Maintaining participants’ anonymity is part of the LPI Project. Everyone in the study is assigned a pseudonym, so while Eve and Jim’s interaction is real, their names have been changed.
“We wanted to describe the realities of ministry today in all their richness and complexity, making the practice available for public reflection, but to do so we also needed to honor the confidentiality of the pastor-parishioner relationship,” Campbell-Reed said.
Scharen and Campbell-Reed say this study is important because the stakes of good and wise ministry are real.
“People in the pews already know this, deep in their bones—they’ve experienced it when a pastor has gotten it really right and seemed to know just what to do and say to help them in a moment of crisis, or to lead their congregation through a challenging period,” Scharen said. “Conversely, they may have experienced the damage that can be done, either personally or congregationally, when a pastor has gotten it really wrong.”

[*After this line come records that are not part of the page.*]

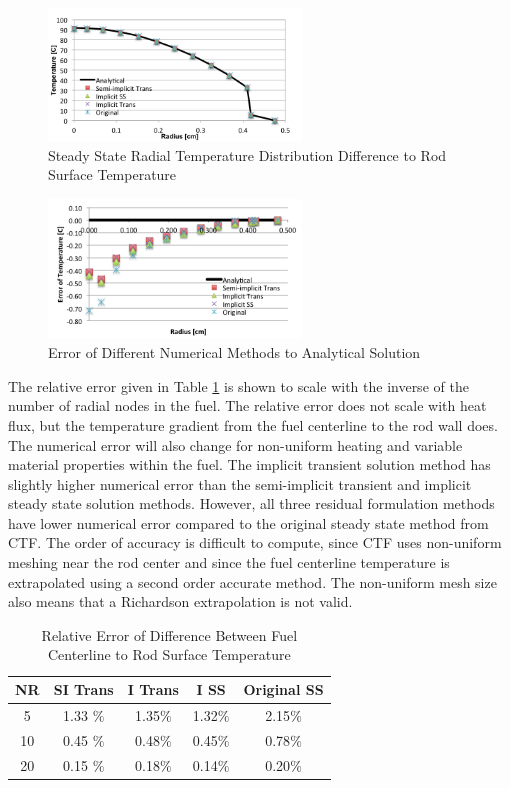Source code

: \begin{figure}[!h]
	\centering
	\includegraphics[width=0.60\textwidth]{images/Rod_Profile_Summary.png}
	\caption{Steady State Radial Temperature Distribution Difference to Rod Surface Temperature }
	\label{fig:Rod_Profile_Summary}
\end{figure}

\begin{figure}[!h]
	\centering
	\includegraphics[width=0.60\textwidth]{images/Rod_Profile_Errors.png}
	\caption{Error of Different Numerical Methods to Analytical Solution}
	\label{fig:Rod_Profile_Errors}
\end{figure}

The relative error given in Table \ref{table:heating:errors} is shown to
scale with the inverse of the number of radial nodes in the fuel. The relative error does not scale with heat
flux, but the temperature gradient from the fuel centerline to the rod wall
does. The numerical error will also change for non-uniform heating and variable
material properties within the fuel. The implicit transient solution method has
slightly higher numerical error than the semi-implicit transient and implicit
steady state solution methods. However, all three residual formulation methods
have lower numerical error compared to the original steady state method from
CTF. The order of accuracy is difficult to compute, since CTF uses non-uniform
meshing near the rod center and since the fuel centerline temperature is
extrapolated using a second order accurate method. The non-uniform mesh size
also means that a Richardson extrapolation is not valid.

\begin{table}[h]
\center
\caption{Relative Error of Difference Between Fuel Centerline to Rod Surface Temperature}
\label{table:heating:errors}
\begin{tabular}{|c|c|c|c|c|}
\hline
NR &	SI Trans	&	I Trans	& I SS & Original SS	\\ \hline
5  & 1.33 $ \% $ & 1.35$ \% $ & 1.32$ \% $ & 2.15$ \% $ \\ \hline
10 & 0.45 $ \% $ & 0.48$ \% $ & 0.45$ \% $ & 0.78$ \% $ \\ \hline
20 & 0.15 $ \% $ & 0.18$ \% $ & 0.14$ \% $ & 0.20$ \% $ \\ \hline
\end{tabular}
\end{table}


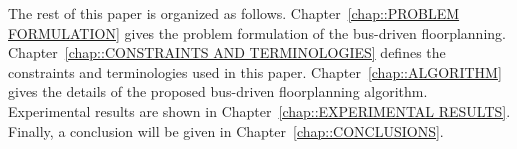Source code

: The rest of this paper is organized as follows.
Chapter~\ref{chap::PROBLEM FORMULATION} gives the problem
formulation of the bus-driven floorplanning.
%
Chapter~\ref{chap::CONSTRAINTS AND TERMINOLOGIES} defines the
constraints and terminologies used in this paper.
%
Chapter~\ref{chap::ALGORITHM} gives the details of the proposed
bus-driven floorplanning algorithm.
%
Experimental results are shown in
Chapter~\ref{chap::EXPERIMENTAL RESULTS}.
%
Finally, a conclusion will be given in
Chapter~\ref{chap::CONCLUSIONS}.

\vfill\eject

\thispagestyle{empty}
\newpage
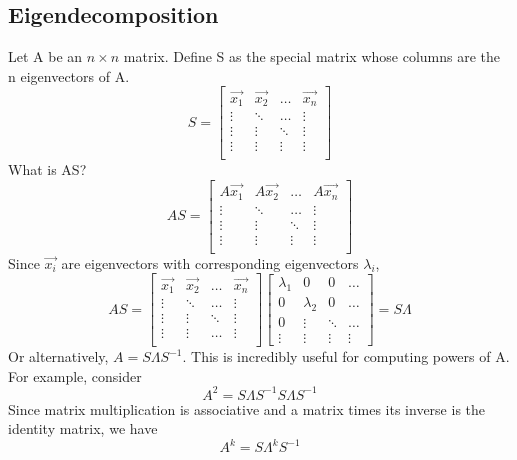 \documentclass[11pt]{article}
\begin{document}
\subsection{Eigendecomposition}
Let A be an $n \times n$ matrix. Define S as the special matrix whose columns are the n eigenvectors of A.
\begin{equation}
S = \begin{bmatrix}
\vec{x_1} & \vec{x_2} &  \ldots & \vec{x_n} \\
\vdots & \ddots & \ldots &\vdots \\
\vdots & \vdots & \ddots &\vdots \\
\vdots & \vdots & \vdots &\vdots \\
\end{bmatrix}
\end{equation}
What is AS?
\begin{equation}
AS = \begin{bmatrix}
A\vec{x_1} & A\vec{x_2} & \ldots & A\vec{x_n} \\
\vdots & \ddots & \ldots &\vdots \\
\vdots & \vdots & \ddots &\vdots \\
\vdots & \vdots & \vdots &\vdots \\
\end{bmatrix}
\end{equation}
Since $\vec{x_i}$ are eigenvectors with corresponding eigenvectors $\lambda_i$,
\begin{equation}
AS = \begin{bmatrix}
\vec{x_1} & \vec{x_2} &  \ldots & \vec{x_n} \\
\vdots & \ddots & \ldots &\vdots \\
\vdots & \vdots & \ddots &\vdots \\
\vdots & \vdots & \ldots &\vdots \\
\end{bmatrix}
 \begin{bmatrix}
\lambda_1 & 0 & 0 & \ldots \\
0 & \lambda_2 & 0 & \ldots \\
0 & \vdots & \ddots & \ldots  \\
\vdots & \vdots & \vdots & \vdots 
\end{bmatrix}
= S\Lambda
\end{equation}
Or alternatively, $A = S\Lambda S^{-1}$. This is incredibly useful for computing powers of A. For example, consider 
$$A^2 =S\Lambda S^{-1}S\Lambda S^{-1}$$
Since matrix multiplication is associative and a matrix times its inverse is the identity matrix, we have
\begin{equation}
A^k = S \Lambda^k S^{-1}
\end{equation}
\end{document}
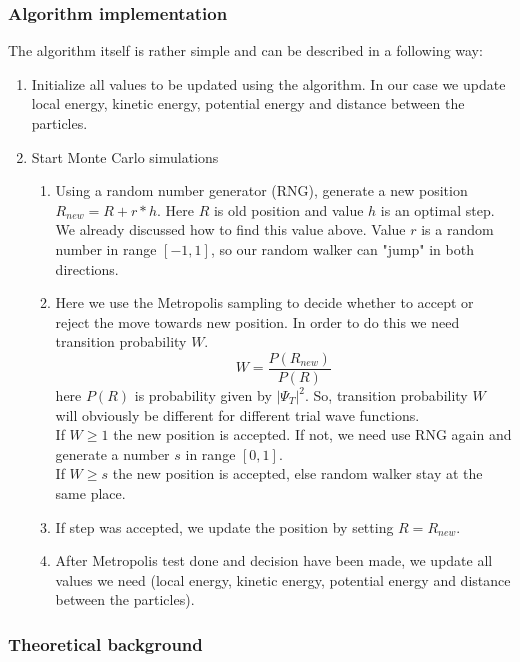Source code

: \documentclass[10pt]{article}
\begin{document}
\subsubsection{Algorithm implementation}
The algorithm itself is rather simple and can be described in a following way:
 \begin{enumerate}
\item Initialize all values to be updated using the algorithm. In our case we update local energy, kinetic energy, potential energy and distance between the particles.
\item Start Monte Carlo simulations
  \begin{enumerate}
  \item Using a random number generator (RNG), generate a new position $R_{new} = R + r*h$. Here $R$ is old position and value $h$ is an optimal step. We already discussed how to find this value above. Value $r$ is a random number in range $[-1,1]$, so our random walker can "jump" in both directions. 
  \item Here we use the Metropolis sampling to decide whether to accept or reject the move towards new position. In order to do this we need transition probability $W$. 
  \begin{equation}
  W=\frac{P(R_{new})}{P(R)}
  \end{equation}
  here $P(R)$ is probability given by $|\Psi_T|^2$. So, transition probability $W$ will obviously be different for different trial wave functions.\\
  If $W \geq 1$ the new position is accepted. If not, we need use RNG again and generate a number $s$ in range $[0,1]$. \\
  If $W \geq s$ the new position is accepted, else random walker stay at the same place.
    \item If step was accepted, we update the position by setting $R=R_{new}$.
    \item After Metropolis test done and decision have been made, we update all values we need (local energy, kinetic energy, potential energy and distance between the particles).
\end{enumerate}
\end{enumerate}

\subsubsection{Theoretical background}
\end{document}
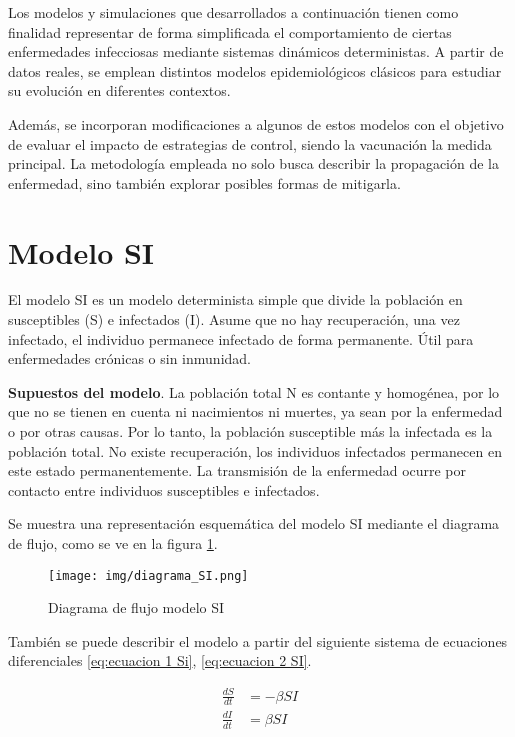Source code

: Los modelos y simulaciones que desarrollados a continuación tienen como finalidad representar de forma simplificada el comportamiento de ciertas enfermedades infecciosas mediante sistemas dinámicos deterministas. A partir de datos reales, se emplean distintos modelos epidemiológicos clásicos para estudiar su evolución en diferentes contextos.

Además, se incorporan modificaciones a algunos de estos modelos con el objetivo de evaluar el impacto de estrategias de control, siendo la vacunación la medida principal. La metodología empleada no solo busca describir la propagación de la enfermedad, sino también explorar posibles formas de mitigarla.

\section{Modelo SI}
El modelo SI es un modelo determinista simple que divide la población en susceptibles (S) e infectados (I). Asume que no hay recuperación, una vez infectado, el individuo permanece infectado de forma permanente. Útil para enfermedades crónicas o sin inmunidad.

\textbf{Supuestos del modelo}. La población total N es contante y homogénea, por lo que no se tienen en cuenta ni nacimientos ni muertes, ya sean por la enfermedad o por otras causas. Por lo tanto, la población susceptible más la infectada es la población total. No existe recuperación, los individuos infectados permanecen en este estado permanentemente. La transmisión de la enfermedad ocurre por contacto entre individuos susceptibles e infectados.

Se muestra una representación esquemática del modelo SI mediante el diagrama de flujo, como se ve en la figura \ref{fig:diagrama SI}.

\begin{figure}[H]
    \centering
    \texttt{[image: img/diagrama\_SI.png]}
    \caption{Diagrama de flujo modelo SI}
    \label{fig:diagrama SI}
    \vspace{0.5cm} %
\end{figure}

También se puede describir el modelo a partir del siguiente sistema de ecuaciones diferenciales \ref{eq:ecuacion 1 Si}, \ref{eq:ecuacion 2 SI}.

\begin{align}
\frac{dS}{dt} &= -\beta SI \label{eq:ecuacion 1 Si} \\
\frac{dI}{dt} &= \beta SI \label{eq:ecuacion 2 SI}
\end{align}


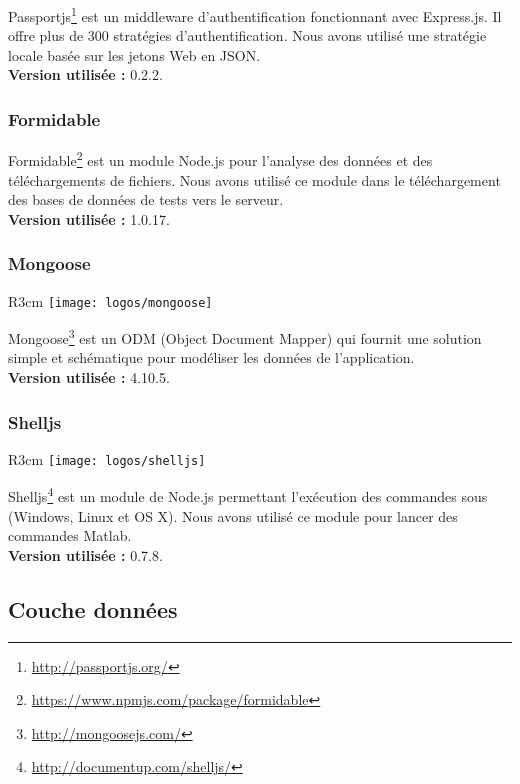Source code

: Passportjs\footnote{\href{http://passportjs.org/}{http://passportjs.org/}} est un middleware d'authentification fonctionnant avec Express.js. Il offre plus de 300 stratégies d’authentification. Nous avons utilisé une stratégie locale basée sur les jetons Web en JSON.\\
\textbf{Version utilisée :} 0.2.2.
\subsubsection{Formidable}

Formidable\footnote{\href{https://www.npmjs.com/package/formidable}{https://www.npmjs.com/package/formidable}} est un module Node.js pour l'analyse des données et des téléchargements de fichiers. Nous avons utilisé ce module dans le téléchargement des bases de données de tests vers le serveur.\\
\textbf{Version utilisée :} 1.0.17.
\subsubsection{Mongoose}
\begin{wrapfigure}{R}{3cm}	\vspace{-20px}
	\texttt{[image: logos/mongoose]}
\end{wrapfigure} 
Mongoose\footnote{\href{http://mongoosejs.com/}{http://mongoosejs.com/}} est un ODM (Object Document Mapper) qui fournit une solution simple et schématique pour modéliser les données de l’application.\\
\textbf{Version utilisée :} 4.10.5.
\subsubsection{Shelljs}
\begin{wrapfigure}{R}{3cm}
	\vspace{-30px}
	\texttt{[image: logos/shelljs]}
	
\end{wrapfigure} 

Shelljs\footnote{\href{http://documentup.com/shelljs/shelljs}{http://documentup.com/shelljs/}} est un module de Node.js permettant l’exécution des commandes sous (Windows, Linux et OS X). Nous avons utilisé ce module pour lancer des commandes Matlab.\\
\textbf{Version utilisée :} 0.7.8.



\subsection{Couche données}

Scharen and Campbell-Reed say LPI’s research helps identify the factors that influence the development of healthy, wise pastoral practice. They hope such knowledge will equip church bodies like the ELCA to make space for learning and developing this capacity among all its ministers.
One of the project’s most important findings thus far, Scharen said, is that no one cultivates pastoral imagination on their own. “Over the last five years we have heard countless variations on this theme, emphasizing the importance of having a network of peers and mentors to help think through and make sense of ministry situations,” he said.
“We have also learned that, as the place where the rubber hits the road and this stuff gets real, congregations are crucial partners in this work. Whether a pastor has been ordained for three months, three years or three decades, the congregations they serve contribute to their ongoing growth in ministerial practice.”